The fine back-to-back performances have Joel feeling that he is now ready for the big time.
He said: "Even though it's my first time reaching the step-ladder finals of the Singapore National Championships, I felt prepared.
"Previously, I'd stress myself out by thinking too much but, this time, I wasn't taken aback or anything. After my experiences at last month's World Cup, I knew I could win."
At last month's QubicaAMF Bowling World Cup in Siberia, he bowled his first perfect game (300 pinfalls), en route to finishing 19th in a field of 74 participants on his maiden appearance.
Up against older and more experienced bowlers, the Republic Polytechnic student had the luxury of competing without lofty expectations, allowing him to focus on his technique and execution.
He said: "At the World Cup, I adopted a different strategy, choosing instead to focus on my technique and the overall process. It worked wonders for me."
He put the World Cup experience to good use at last week's national championships, qualifying for the step-ladder finals in second place with 2,665 pinfalls.

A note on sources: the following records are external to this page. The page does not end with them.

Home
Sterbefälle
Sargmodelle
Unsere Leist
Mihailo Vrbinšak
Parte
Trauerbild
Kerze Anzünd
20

In the finals, he beat 18-year-old Muhd Jaris Goh (212-169) and 20-year-old Ng Chiew Pang (180-174, 232-192), winning the title without dropping a game.
Next up for the 2010 Singapore Open Under-18 champion would be fighting for a place in the 2014 Asian Games squad. Said Joel, who is nursing a sore thumb from hi recent exploits: "With the experience of the past month under my belt, I'm more confident.
"I know I'm on a roll but I not going to let this get to my head."